*Required work*
A. In the passage on Hezbollah's media tactics, which newspaper did Taher Abbas report for?
B. Reproduce the passage on Hezbollah's media tactics from "WikiLeaks: Media Relations, Hezbollah" up to and including "tool of Hezbollah.", swapping "strong-arm" for "heavy-handed".

*Text passage*
+---+

WikiLeaks: Media Relations, Hezbollah Style

We’ve known about Hezbollah’s media strong-arm tactics with Western journalists. Even Nic Robertson admitted during the 2006 Lebanon War that he was a tool of Hezbollah.

Now WikiLeaks paints an even bleaker for Taher Abbas, a journalist with the misfortune of living in — of all places — Beirut’s Dahiya neighborhood, where Hezbollah is based.

According to the confidential cable, which was sent by US ambassador to Lebanon Michele Sison to the State Department in 2009, Hezbollah members repeatedly harassed a Lebanese reporter known for his disdain for the Shiite organization.

Sison said that after Taher Abbas, who reported for the London-based Asharq al-Awsat newspaper, returned from the US after covering the last presidential election, three Hezbollah members came to his home and interrogated him over his and his family’s life. They asked what cars he and his wife drive, where his kids go to school and whether he had internet access. They even asked about his eight-year-old daughter’s political opinions.

. . . .

+---+

*Data for analysis*
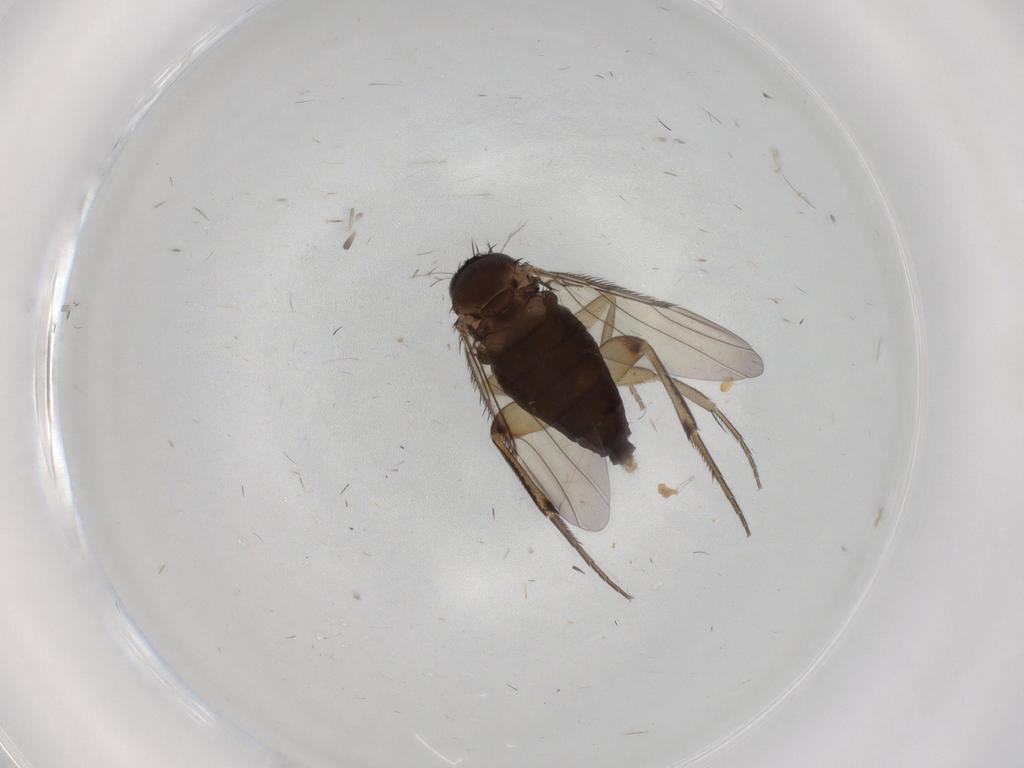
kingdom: Animalia
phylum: Arthropoda
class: Insecta
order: Diptera
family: Phoridae
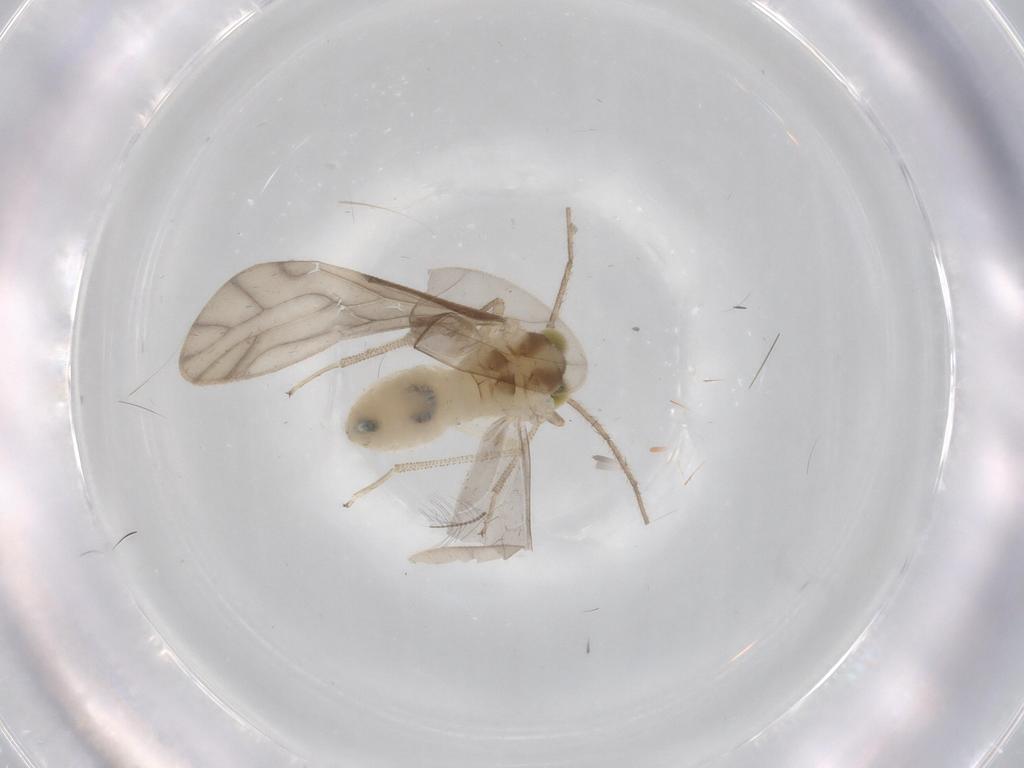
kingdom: Animalia
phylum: Arthropoda
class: Insecta
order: Psocodea
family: Caeciliusidae
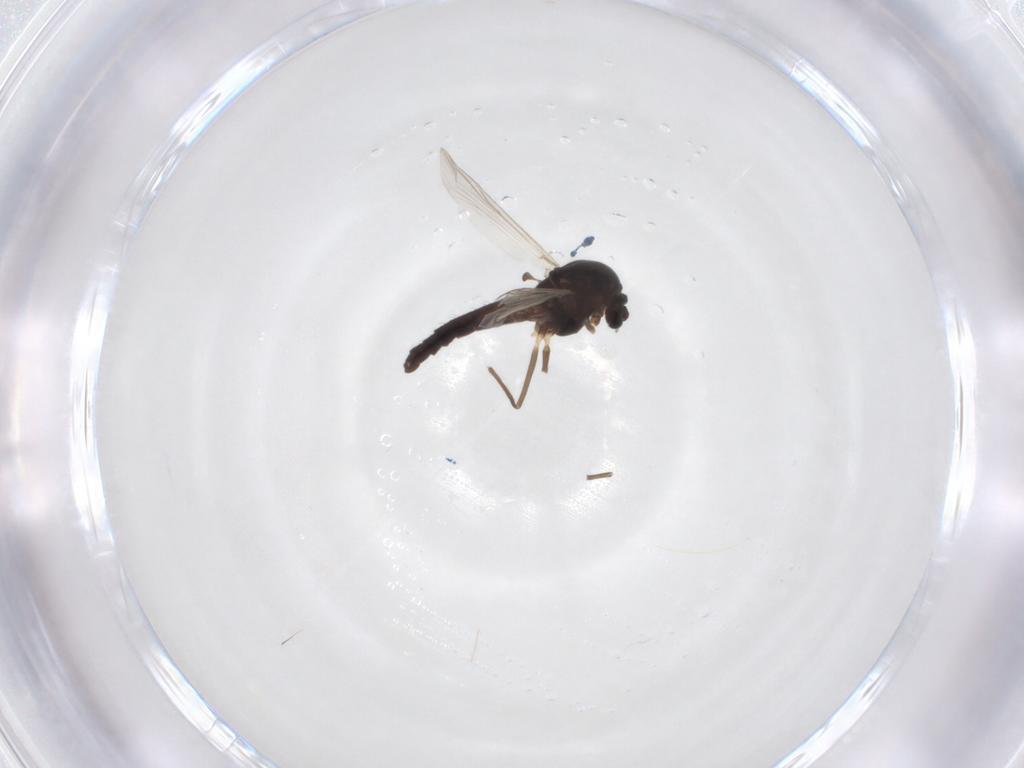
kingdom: Animalia
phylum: Arthropoda
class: Insecta
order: Diptera
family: Chironomidae
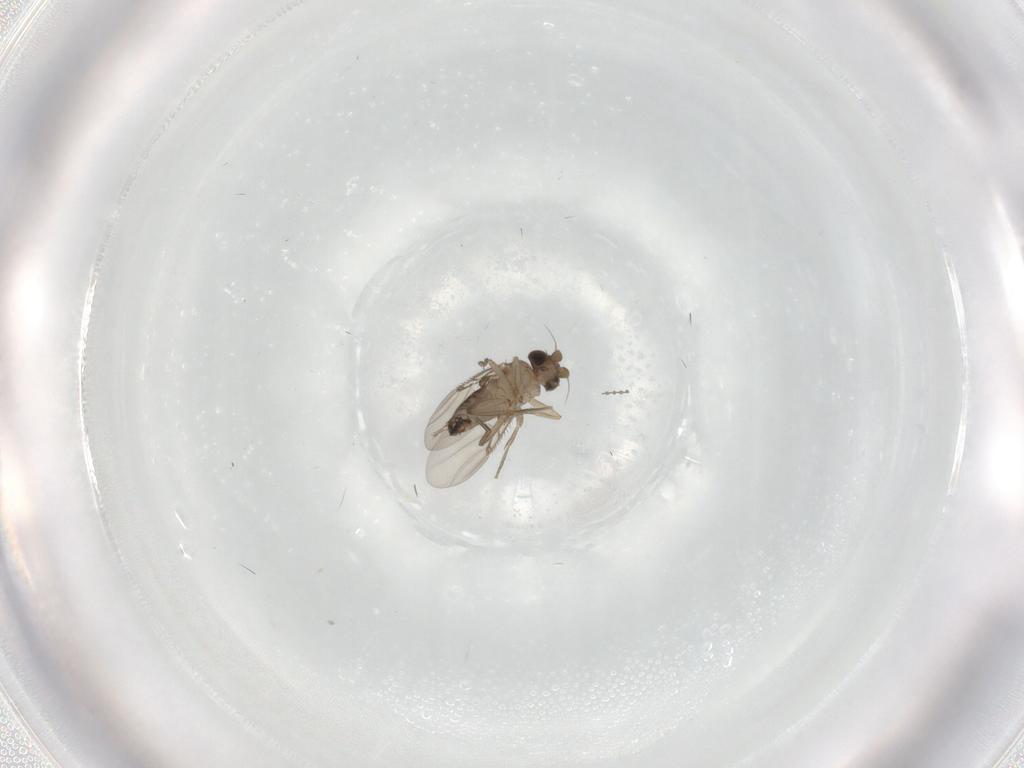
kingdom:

+---+

*Results for the exercise*
A. The London-based Asharq al-Awsat newspaper.

B.
WikiLeaks: Media Relations, Hezbollah Style

We’ve known about Hezbollah’s media heavy-handed tactics with Western journalists. Even Nic Robertson admitted during the 2006 Lebanon War that he was a tool of Hezbollah.